II. — Cet impôt augmenterait la prospérité générale dans de grandes proportions : a) en écartant l’action funeste exercée par les impôts actuels sur le travail et l’épargne ; b) en rendant la terre plus accessible à ceux qui veulent en user, puisqu’il rendrait plus difficile l’accaparement de la terre productive par les propriétaires, qui en tirent profit sans la travailler eux-mêmes et n’escomptent que l’augmentation future de sa valeur.

Il faut noter également que l’imposition des produits du travail, d’une part, et la charge insuffisante des valeurs foncières, d’autre part, entraînent la répartition injuste des richesses qui se concentrent, sous forme de grosses fortunes, dans les mains de quelques personnes, alors que la masse s’appauvrit de plus en plus. Cette répartition injuste des richesses a pour résultat : d’un côté la formation de classes oisives et prodigues, parce qu’elles sont trop riches, et de l’autre la formation de classes oisives et dissipatrices, parce qu’elles sont trop pauvres ; si bien que la production sociale se resserre notablement. Enfin, la répartition injuste des richesses, en créant, d’un côté, de puissants millionnaires, de l’autre, des vagabonds sans feu ni lieu, produit des voleurs, des joueurs, toute sorte de parasites sociaux, et exige d’énormes dépenses d’argent et d’énergie pour entretenir des gardiens, des policiers, des tribunaux, des prisons et autres institutions créées pour la sauvegarde de la société.

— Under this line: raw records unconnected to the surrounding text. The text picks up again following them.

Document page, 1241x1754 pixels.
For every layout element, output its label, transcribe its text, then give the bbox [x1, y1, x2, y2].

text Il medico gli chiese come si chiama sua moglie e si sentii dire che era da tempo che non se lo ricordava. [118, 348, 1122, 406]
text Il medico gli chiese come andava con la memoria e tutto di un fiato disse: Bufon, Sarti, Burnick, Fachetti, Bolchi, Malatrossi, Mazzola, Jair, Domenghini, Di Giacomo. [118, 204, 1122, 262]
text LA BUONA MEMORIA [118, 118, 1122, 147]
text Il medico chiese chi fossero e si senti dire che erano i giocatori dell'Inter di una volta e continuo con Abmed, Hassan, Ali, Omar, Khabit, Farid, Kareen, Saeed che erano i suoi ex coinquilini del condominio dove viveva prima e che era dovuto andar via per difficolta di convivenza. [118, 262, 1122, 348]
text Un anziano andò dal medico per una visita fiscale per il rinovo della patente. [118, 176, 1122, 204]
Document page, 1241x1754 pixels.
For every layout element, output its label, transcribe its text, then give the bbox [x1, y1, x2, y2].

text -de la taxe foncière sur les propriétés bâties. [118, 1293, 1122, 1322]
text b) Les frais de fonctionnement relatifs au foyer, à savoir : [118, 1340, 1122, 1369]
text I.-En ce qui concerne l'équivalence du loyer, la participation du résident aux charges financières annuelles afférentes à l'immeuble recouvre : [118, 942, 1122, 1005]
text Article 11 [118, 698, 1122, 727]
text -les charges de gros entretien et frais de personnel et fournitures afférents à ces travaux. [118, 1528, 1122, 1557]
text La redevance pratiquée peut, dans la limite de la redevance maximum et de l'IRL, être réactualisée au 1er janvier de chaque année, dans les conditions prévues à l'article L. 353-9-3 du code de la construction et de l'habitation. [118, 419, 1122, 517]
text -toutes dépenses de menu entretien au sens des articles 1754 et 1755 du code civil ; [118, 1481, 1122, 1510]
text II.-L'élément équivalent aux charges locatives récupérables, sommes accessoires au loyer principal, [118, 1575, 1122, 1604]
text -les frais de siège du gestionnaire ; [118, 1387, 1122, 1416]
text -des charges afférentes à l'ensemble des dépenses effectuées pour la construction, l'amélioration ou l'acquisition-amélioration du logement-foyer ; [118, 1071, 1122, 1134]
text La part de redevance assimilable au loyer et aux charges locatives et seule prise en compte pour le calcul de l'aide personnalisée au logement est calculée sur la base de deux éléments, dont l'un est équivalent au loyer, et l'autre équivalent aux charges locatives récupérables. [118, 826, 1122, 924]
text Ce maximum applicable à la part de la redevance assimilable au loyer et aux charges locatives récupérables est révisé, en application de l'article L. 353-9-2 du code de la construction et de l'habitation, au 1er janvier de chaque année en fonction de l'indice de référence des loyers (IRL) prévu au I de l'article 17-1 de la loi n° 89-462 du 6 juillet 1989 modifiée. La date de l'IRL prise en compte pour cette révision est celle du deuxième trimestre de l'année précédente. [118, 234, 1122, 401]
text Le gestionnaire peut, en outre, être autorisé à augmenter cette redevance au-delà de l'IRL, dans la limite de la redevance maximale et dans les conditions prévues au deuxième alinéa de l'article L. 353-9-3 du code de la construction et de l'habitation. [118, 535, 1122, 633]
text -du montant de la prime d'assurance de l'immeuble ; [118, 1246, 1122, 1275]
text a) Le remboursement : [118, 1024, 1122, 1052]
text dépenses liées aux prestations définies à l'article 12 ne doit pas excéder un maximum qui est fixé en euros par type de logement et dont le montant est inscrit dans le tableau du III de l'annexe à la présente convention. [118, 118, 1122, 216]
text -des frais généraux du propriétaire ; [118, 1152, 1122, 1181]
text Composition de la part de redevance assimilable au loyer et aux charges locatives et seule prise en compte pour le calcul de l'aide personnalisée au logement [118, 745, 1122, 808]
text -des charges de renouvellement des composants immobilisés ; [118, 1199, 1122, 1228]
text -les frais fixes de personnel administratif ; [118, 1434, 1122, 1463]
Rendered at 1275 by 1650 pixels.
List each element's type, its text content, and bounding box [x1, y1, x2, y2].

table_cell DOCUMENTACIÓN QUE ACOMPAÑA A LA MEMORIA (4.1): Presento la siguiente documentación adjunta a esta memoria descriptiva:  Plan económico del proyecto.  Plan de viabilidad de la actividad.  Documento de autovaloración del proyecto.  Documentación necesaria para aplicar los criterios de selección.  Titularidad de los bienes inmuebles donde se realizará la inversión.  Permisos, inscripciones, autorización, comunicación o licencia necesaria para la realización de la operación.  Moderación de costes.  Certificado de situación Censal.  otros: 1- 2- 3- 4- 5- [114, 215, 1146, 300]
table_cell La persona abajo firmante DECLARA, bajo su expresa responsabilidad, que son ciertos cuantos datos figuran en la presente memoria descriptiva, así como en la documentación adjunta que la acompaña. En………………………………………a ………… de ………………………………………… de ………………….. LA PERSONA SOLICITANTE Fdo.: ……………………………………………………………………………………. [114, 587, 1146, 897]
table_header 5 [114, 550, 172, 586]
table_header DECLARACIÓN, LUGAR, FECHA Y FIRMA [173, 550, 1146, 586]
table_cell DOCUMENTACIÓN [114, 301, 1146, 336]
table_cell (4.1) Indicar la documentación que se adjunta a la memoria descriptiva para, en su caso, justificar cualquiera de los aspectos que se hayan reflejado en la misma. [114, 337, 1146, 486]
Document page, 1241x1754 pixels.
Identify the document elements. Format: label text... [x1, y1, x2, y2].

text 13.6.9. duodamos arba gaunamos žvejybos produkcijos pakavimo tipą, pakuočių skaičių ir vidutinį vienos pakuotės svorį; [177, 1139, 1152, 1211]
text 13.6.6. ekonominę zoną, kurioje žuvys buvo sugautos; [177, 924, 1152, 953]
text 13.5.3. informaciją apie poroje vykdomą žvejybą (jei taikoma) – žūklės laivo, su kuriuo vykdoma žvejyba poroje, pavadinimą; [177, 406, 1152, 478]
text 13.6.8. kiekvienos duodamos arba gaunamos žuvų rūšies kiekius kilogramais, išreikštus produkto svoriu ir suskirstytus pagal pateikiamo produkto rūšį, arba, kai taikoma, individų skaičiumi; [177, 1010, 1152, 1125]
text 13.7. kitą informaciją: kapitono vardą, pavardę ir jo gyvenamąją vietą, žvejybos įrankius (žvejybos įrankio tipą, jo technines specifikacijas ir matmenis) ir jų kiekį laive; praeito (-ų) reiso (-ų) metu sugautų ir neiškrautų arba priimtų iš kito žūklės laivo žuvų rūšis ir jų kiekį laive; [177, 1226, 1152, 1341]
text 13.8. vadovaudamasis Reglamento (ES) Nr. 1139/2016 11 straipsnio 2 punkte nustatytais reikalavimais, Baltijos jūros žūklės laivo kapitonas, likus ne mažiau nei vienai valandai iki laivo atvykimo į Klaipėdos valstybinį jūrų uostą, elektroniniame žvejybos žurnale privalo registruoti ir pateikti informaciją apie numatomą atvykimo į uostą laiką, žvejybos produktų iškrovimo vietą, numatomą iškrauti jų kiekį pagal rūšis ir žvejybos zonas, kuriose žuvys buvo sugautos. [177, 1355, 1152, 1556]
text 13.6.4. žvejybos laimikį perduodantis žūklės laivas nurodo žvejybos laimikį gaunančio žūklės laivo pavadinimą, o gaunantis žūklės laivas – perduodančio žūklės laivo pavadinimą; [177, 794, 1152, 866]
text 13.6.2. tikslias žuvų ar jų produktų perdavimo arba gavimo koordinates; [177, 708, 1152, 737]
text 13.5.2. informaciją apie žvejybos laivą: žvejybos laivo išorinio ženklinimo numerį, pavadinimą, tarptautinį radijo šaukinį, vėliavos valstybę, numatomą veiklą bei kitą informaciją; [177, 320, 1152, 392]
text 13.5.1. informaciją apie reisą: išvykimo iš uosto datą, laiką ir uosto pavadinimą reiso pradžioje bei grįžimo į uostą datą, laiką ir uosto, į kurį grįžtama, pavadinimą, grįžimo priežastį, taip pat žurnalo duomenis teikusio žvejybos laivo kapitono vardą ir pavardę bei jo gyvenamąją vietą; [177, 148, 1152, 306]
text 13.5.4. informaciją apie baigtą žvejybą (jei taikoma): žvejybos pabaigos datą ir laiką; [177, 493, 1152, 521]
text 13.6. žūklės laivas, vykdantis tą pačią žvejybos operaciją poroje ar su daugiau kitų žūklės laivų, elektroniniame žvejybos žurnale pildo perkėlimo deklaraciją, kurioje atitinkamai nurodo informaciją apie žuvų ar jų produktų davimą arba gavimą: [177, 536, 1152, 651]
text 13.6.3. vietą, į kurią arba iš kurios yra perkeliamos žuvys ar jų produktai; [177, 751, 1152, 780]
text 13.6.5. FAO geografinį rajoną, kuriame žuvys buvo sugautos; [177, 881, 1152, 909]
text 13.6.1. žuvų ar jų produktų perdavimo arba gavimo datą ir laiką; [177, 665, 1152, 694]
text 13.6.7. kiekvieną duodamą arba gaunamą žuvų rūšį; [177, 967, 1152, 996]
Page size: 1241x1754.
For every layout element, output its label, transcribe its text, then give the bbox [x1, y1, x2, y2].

Pour toutes ces raisons, nous considérons comme une mesure salutaire l’établissement d’un impôt unique sur la terre. Nous ne pensons pas qu’une telle organisation modifie la nature humaine ; ce n’est pas en notre pouvoir ; mais nous estimons qu’elle créera les conditions dans lesquelles la nature humaine pourra développer tout ce qu’il y a en elle de meilleur, au lieu de développer, comme actuellement, ses instincts les plus mauvais. Elle rendra possible un accroissement de richesse que nous ne pouvons même pas nous imaginer. Elle garantira l’équité dans la répartition des richesses. Elle fera disparaître à la fois la pauvreté imméritée et la dépravante soif de gain. Elle permettra aux hommes d'être au moins aussi honnêtes, aussi francs, raisonnables et dignes qu’ils le désirent. Elle préparera l’avènement de ce règne de vérité et de justice, c'est-à-dire d’abondance, de paix et de bonheur que Jésus-Christ a ordonné à ses apôtres de revendiquer. »

L’exposé plus complet du projet d’Henry George se trouve dans les livres : Progrès et pauvreté, Problèmes sociaux et autres.